Vulnerability management is a continuous process of identifying, assessing, prioritizing, and mitigating software errors. It includes building a full asset inventory, creating a security configuration baseline, identifying and reporting known vulnerabilities on an automated schedule, and assessing risk.
Risk Assessment
It’s nearly impossible for a company to root out every vulnerability in its network. It is because vulnerability management programs must be implemented and maintained continuously, and even with the most advanced tools and cybersecurity teams, new threats will always emerge.
As a result, a risk assessment is essential to the success of a vulnerability management program. This step determines possible mishaps and their likelihood and determines an organization’s risk tolerance.
The team responsible for assessing the risk of each vulnerability is called a risk assessor or threat analyst. This person must be a senior security leader with deep knowledge of the business and its processes to make the most accurate decisions about addressing vulnerabilities. This individual also champions good security practices across the organization, gaining other business leaders’ buy-in and helping manage the program. They will also work with asset owners to gain deeper insight into each asset.
Scanning
Vulnerability scanning uses software to identify misconfigurations, weaknesses, and other flaws attackers can exploit. Enterprises use various scanning tools (with or without agents or credentials) to look at each device in their environment and compare them against the known vulnerabilities released by software vendors.
It is an ongoing process because new vulnerability exploits can emerge overnight, and companies must constantly retest their environments to ensure that the correct fixes are made. It is important because, as investigations into the Equifax data breach show, even seemingly trivial errors in patching can open doors for attackers.
It is necessary to identify roles and duties within the team to increase the efficiency of this procedure. The most effective models separate these into monitors, remediators, and authorizers, each with specific tasks related to the vulnerability management lifecycle. Monitoring teams scan the environments, identify vulnerabilities, and report their findings to others. Remediators then fix the problems to eliminate them as potential attack vectors.
Prioritization
As threat actors become more sophisticated, the number of vulnerabilities that need to be fixed increases. As a result, cybersecurity professionals must carefully assess each new vulnerability’s risk and determine how to prioritize them for remediation.

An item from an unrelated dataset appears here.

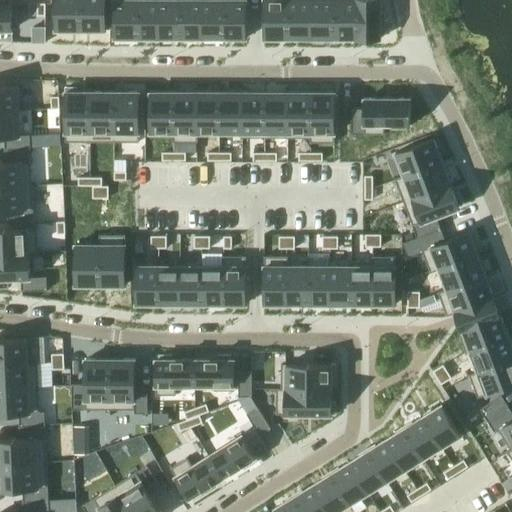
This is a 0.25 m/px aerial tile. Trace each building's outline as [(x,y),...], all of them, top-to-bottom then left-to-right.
[(80,0),(55,0),(55,30),(80,30),(80,0)] [(105,0),(80,0),(80,30),(105,30),(105,0)] [(136,0),(114,0),(114,38),(137,38),(136,0)] [(158,0),(136,0),(137,38),(158,38),(158,0)] [(158,0),(158,38),(180,38),(179,0),(158,0)] [(179,0),(180,38),(201,38),(201,0),(179,0)] [(201,0),(201,38),(223,38),(223,0),(201,0)] [(245,0),(223,0),(223,38),(246,38),(245,0)] [(263,0),(264,38),(288,38),(287,0),(263,0)] [(287,0),(288,38),(310,38),(310,0),(287,0)] [(310,0),(310,38),(333,38),(333,0),(310,0)] [(333,0),(333,38),(356,39),(356,0),(333,0)] [(356,0),(356,39),(380,39),(380,27),(384,27),(384,13),(380,13),(379,0),(356,0)] [(45,4),(37,4),(37,16),(45,16),(45,4)] [(10,5),(0,5),(0,30),(11,30),(10,5)] [(17,85),(0,86),(0,111),(19,110),(17,85)] [(77,87),(65,87),(65,142),(90,142),(90,91),(77,91),(77,87)] [(114,92),(90,91),(90,142),(114,142),(114,92)] [(139,92),(114,92),(114,142),(139,142),(139,92)] [(174,92),(150,92),(150,137),(172,137),(173,137),(174,92)] [(173,137),(172,137),(172,142),(173,142),(196,142),(197,142),(197,132),(196,132),(196,92),(174,92),(173,137)] [(219,92),(196,92),(196,132),(197,132),(219,133),(219,92)] [(242,92),(219,92),(219,133),(241,133),(242,133),(242,92)] [(242,133),(241,133),(241,137),(242,137),(265,137),(265,92),(242,92),(242,133)] [(287,92),(265,92),(265,137),(287,138),(287,92)] [(310,92),(287,92),(287,138),(309,138),(310,138),(310,92)] [(309,138),(309,142),(310,142),(334,142),(334,92),(310,92),(310,138),(309,138)] [(58,97),(50,97),(51,109),(59,109),(58,97)] [(364,108),(351,108),(351,134),(384,134),(384,124),(391,124),(391,128),(405,128),(405,124),(409,124),(409,98),(364,98),(364,108)] [(0,136),(4,136),(4,149),(30,148),(29,134),(20,135),(19,110),(0,111),(0,136)] [(433,138),(395,152),(403,175),(404,176),(442,162),(433,138)] [(5,162),(0,161),(0,186),(32,185),(30,148),(4,149),(5,162)] [(173,153),(162,153),(162,161),(173,161),(173,153)] [(185,153),(173,153),(173,161),(185,161),(185,153)] [(219,153),(207,153),(207,161),(219,161),(219,153)] [(231,153),(219,153),(219,161),(231,161),(231,153)] [(264,153),(253,153),(253,161),(264,161),(264,153)] [(276,153),(264,153),(264,161),(276,161),(276,153)] [(310,153),(298,153),(298,161),(310,161),(310,153)] [(322,153),(310,153),(310,161),(322,161),(322,153)] [(403,175),(394,178),(395,179),(403,202),(450,184),(442,162),(404,176),(403,175)] [(126,172),(114,172),(114,180),(126,180),(126,172)] [(372,176),(364,176),(364,188),(372,188),(372,176)] [(90,178),(78,178),(78,186),(90,186),(90,178)] [(101,178),(90,178),(90,186),(100,186),(101,186),(101,178)] [(450,184),(403,202),(417,237),(440,228),(436,216),(459,207),(450,184)] [(0,211),(7,212),(8,224),(33,223),(32,185),(0,186),(0,211)] [(372,188),(364,188),(364,200),(372,200),(372,188)] [(64,222),(56,222),(57,234),(65,234),(64,222)] [(37,227),(0,228),(0,254),(28,253),(28,254),(38,253),(38,252),(37,227)] [(440,228),(417,237),(430,271),(430,272),(439,269),(439,268),(477,254),(468,231),(445,240),(440,228)] [(100,235),(99,235),(99,244),(100,244),(100,285),(125,285),(125,235),(100,235)] [(231,236),(223,236),(223,248),(231,248),(231,236)] [(99,244),(75,244),(75,285),(100,285),(100,244),(99,244)] [(0,279),(20,278),(21,291),(46,290),(46,277),(29,277),(28,254),(28,253),(0,254),(0,279)] [(477,254),(439,268),(439,269),(446,288),(447,289),(485,275),(477,254)] [(223,256),(222,256),(222,265),(223,265),(223,304),(246,304),(246,256),(223,256)] [(286,256),(264,256),(264,304),(286,304),(286,265),(287,265),(287,256),(286,256)] [(373,256),(372,256),(372,261),(373,261),(373,304),(395,304),(395,256),(373,256)] [(351,261),(350,261),(350,266),(351,266),(351,304),(373,304),(373,261),(372,261),(351,261)] [(158,265),(136,265),(136,303),(158,303),(158,265)] [(180,265),(158,265),(158,303),(180,303),(180,265)] [(201,265),(180,265),(180,303),(201,304),(201,265)] [(222,265),(201,265),(201,304),(223,304),(223,265),(222,265)] [(287,265),(286,265),(286,304),(308,304),(308,266),(287,265)] [(330,266),(308,266),(308,304),(329,304),(330,266)] [(350,266),(330,266),(329,304),(351,304),(351,266),(350,266)] [(446,288),(437,292),(438,293),(446,316),(451,314),(474,305),(477,312),(480,320),(499,313),(496,305),(493,298),(494,298),(493,296),(485,275),(447,289),(446,288)] [(474,305),(451,314),(454,322),(457,329),(465,352),(466,353),(470,351),(470,350),(508,336),(500,315),(500,313),(499,313),(480,320),(477,312),(474,305)] [(511,347),(508,336),(470,350),(470,351),(477,371),(478,372),(511,358),(511,347)] [(26,338),(0,339),(0,364),(27,363),(27,362),(26,338)] [(63,354),(51,354),(51,362),(63,362),(63,354)] [(159,359),(155,359),(155,395),(175,395),(176,385),(194,385),(195,359),(171,359),(171,355),(159,355),(159,359)] [(218,359),(195,359),(194,385),(213,385),(214,390),(234,390),(234,359),(230,359),(230,355),(218,355),(218,359)] [(477,371),(469,374),(469,375),(477,397),(511,384),(511,358),(478,372),(477,371)] [(84,384),(72,384),(71,409),(109,409),(109,359),(84,359),(84,384)] [(135,359),(109,359),(109,409),(134,409),(134,413),(147,413),(147,388),(134,388),(135,359)] [(27,363),(0,364),(0,388),(38,387),(37,363),(37,362),(27,362),(27,363)] [(63,362),(51,362),(52,370),(64,369),(63,362)] [(335,364),(281,364),(281,388),(281,389),(331,389),(331,376),(335,376),(335,364)] [(443,365),(432,371),(436,378),(447,371),(443,365)] [(251,371),(238,371),(238,397),(251,397),(251,371)] [(447,371),(436,378),(441,384),(451,378),(447,371)] [(38,387),(0,388),(0,413),(19,413),(19,426),(45,424),(44,411),(39,411),(38,387)] [(281,388),(276,388),(276,389),(276,414),(335,414),(335,402),(331,402),(331,389),(281,389),(281,388)] [(502,396),(480,409),(487,420),(509,406),(502,396)] [(206,404),(194,408),(197,416),(199,415),(208,412),(206,404)] [(441,404),(422,416),(441,447),(460,435),(441,404)] [(257,407),(246,414),(259,436),(270,429),(257,407)] [(511,412),(508,407),(487,420),(494,431),(498,429),(510,449),(511,449),(511,448),(511,412)] [(194,408),(183,412),(186,420),(197,416),(194,408)] [(197,416),(188,420),(191,427),(202,423),(199,416),(197,416)] [(422,416),(404,428),(423,458),(441,447),(422,416)] [(186,420),(177,424),(180,431),(191,427),(188,420),(186,420)] [(20,438),(0,439),(0,464),(46,462),(45,424),(19,426),(20,438)] [(404,428),(385,439),(404,469),(423,458),(404,428)] [(241,435),(208,455),(222,477),(242,465),(244,468),(254,462),(252,459),(255,457),(241,435)] [(385,439),(367,450),(386,481),(404,469),(385,439)] [(367,450),(349,462),(368,492),(386,481),(367,450)] [(477,453),(467,460),(472,466),(482,460),(477,453)] [(187,457),(170,468),(189,498),(192,496),(194,500),(204,493),(202,490),(222,477),(208,455),(192,465),(187,457)] [(0,489),(22,488),(23,501),(48,500),(46,462),(0,464),(0,489)] [(349,462),(330,473),(349,504),(368,492),(349,462)] [(147,465),(115,485),(131,511),(160,511),(149,493),(160,487),(147,465)] [(440,472),(434,476),(440,486),(447,482),(440,472)] [(330,473),(312,485),(329,511),(335,511),(349,504),(330,473)] [(434,476),(427,480),(433,490),(440,486),(434,476)] [(131,511),(115,485),(82,505),(86,511),(131,511)] [(329,511),(312,485),(294,496),(303,511),(329,511)] [(404,494),(397,499),(403,509),(410,505),(404,494)] [(303,511),(294,496),(274,508),(277,511),(303,511)] [(397,499),(390,503),(396,511),(398,511),(403,509),(397,499)] [(23,511),(48,511),(48,500),(23,501),(23,511)]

It requires analyzing the results of scans in the context of your entire threat landscape, as well as taking into consideration other factors such as the likely frequency with which an attacker will target each asset (threat event frequency, or LEF) and their attack capability – how hard it would be for an adversary to exploit this vulnerability. Once the team decides how to resolve each vulnerability, they must fix them by patching or reconfiguring.
Once the remediation process is complete, verifying that those vulnerabilities are no longer present through additional scanning or IT reporting is important. Finally, the team needs to provide IT and executives with a summary of the current state of vulnerability management – think red/yellow/green type reporting.
Mitigation
As attackers become more sophisticated, protecting enterprise networks requires a more proactive approach to vulnerability management. It is a continuous identification, prioritization, evaluation, treatment, and reporting process to prevent cyberattacks that can lead to data breaches and their associated astronomical costs.

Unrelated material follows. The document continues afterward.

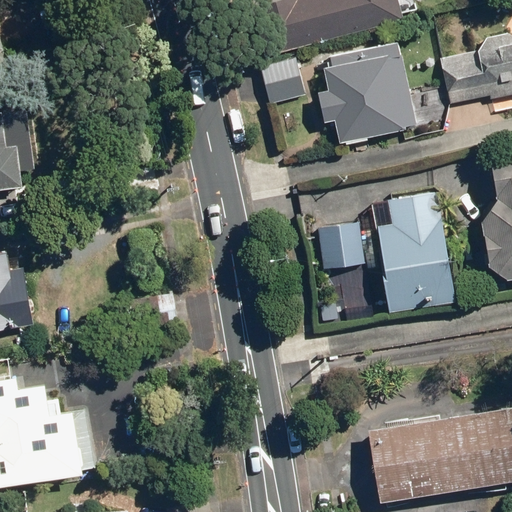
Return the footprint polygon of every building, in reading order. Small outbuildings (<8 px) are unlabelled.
[(409,14),(405,0),(282,0),(294,43),(409,14)] [(0,75),(9,75),(0,19),(0,75)] [(333,83),(322,86),(329,120),(341,117),(345,138),(425,120),(406,35),(327,53),(333,83)] [(511,37),(481,43),(482,48),(443,54),(451,102),(511,90),(511,37)] [(310,93),(301,52),(263,60),(272,101),(310,93)] [(15,108),(0,110),(0,186),(27,183),(15,108)] [(511,152),(502,153),(505,194),(486,216),(490,267),(504,275),(511,274),(511,152)] [(397,217),(382,219),(394,306),(463,297),(449,184),(393,191),(397,217)] [(366,219),(321,222),(324,266),(369,263),(366,219)] [(0,248),(0,319),(35,312),(21,245),(0,248)] [(0,382),(0,486),(89,472),(72,370),(0,382)] [(511,476),(511,399),(373,424),(386,498),(511,476)] [(5,508),(5,511),(138,511),(137,497),(5,508)]
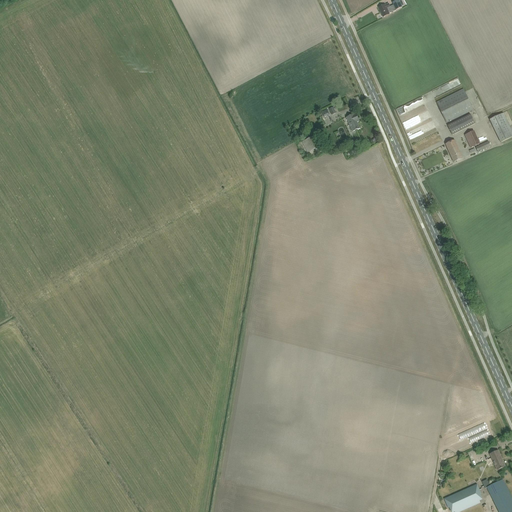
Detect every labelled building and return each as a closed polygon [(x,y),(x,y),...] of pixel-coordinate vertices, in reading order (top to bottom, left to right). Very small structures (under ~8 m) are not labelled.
[(399,0),(397,0),(392,2),(396,10),(402,7),(402,5),(400,2),(399,0)] [(379,8),(383,17),(390,14),(389,14),(393,12),(390,7),(389,4),(386,5),(385,5),(379,8)] [(443,85),(445,91),(464,84),(461,78),(443,85)] [(447,123),(451,121),(474,110),(464,90),(437,103),(447,123)] [(403,115),(412,110),(409,105),(400,110),(403,115)] [(511,131),(503,113),(490,120),(500,142),(502,141),(511,136),(511,131)] [(347,118),(353,131),(360,128),(357,122),(359,121),(356,114),(354,115),(347,118)] [(448,126),(453,135),(476,124),(471,114),(448,126)] [(465,135),(471,148),(480,144),(474,131),(465,135)] [(317,148),(312,137),(302,142),(308,152),(317,148)] [(454,162),(458,160),(463,158),(455,140),(450,142),(446,144),(454,162)] [(491,147),(489,141),(476,147),(478,152),(491,147)] [(456,455),(475,447),(472,442),(454,449),(456,455)] [(498,451),(490,454),(497,470),(506,467),(498,451)] [(500,511),(511,511),(511,498),(503,480),(490,486),(487,480),(482,482),(485,489),(488,487),(500,511)] [(477,484),(444,499),(448,508),(449,508),(451,511),(460,511),(481,503),(480,501),(483,500),(481,495),(482,495),(477,484)]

Scanners that can examine authenticated and unauthenticated assets and compare them to a database of known vulnerabilities should be a part of any vulnerability management solution. It makes it possible for the team to find misconfigurations and other operating system and software mistakes that malicious actors can try to exploit.
The next step is to prioritize each discovered vulnerability based on its risk metrics and other factors specific to an organization’s environment. The goal is to resolve as many threats as possible before they cause a breach. It often involves creating and deploying patches to eliminate vulnerabilities from attack surfaces. It can also involve using mitigation techniques to lessen the impact of threats that cannot be eliminated.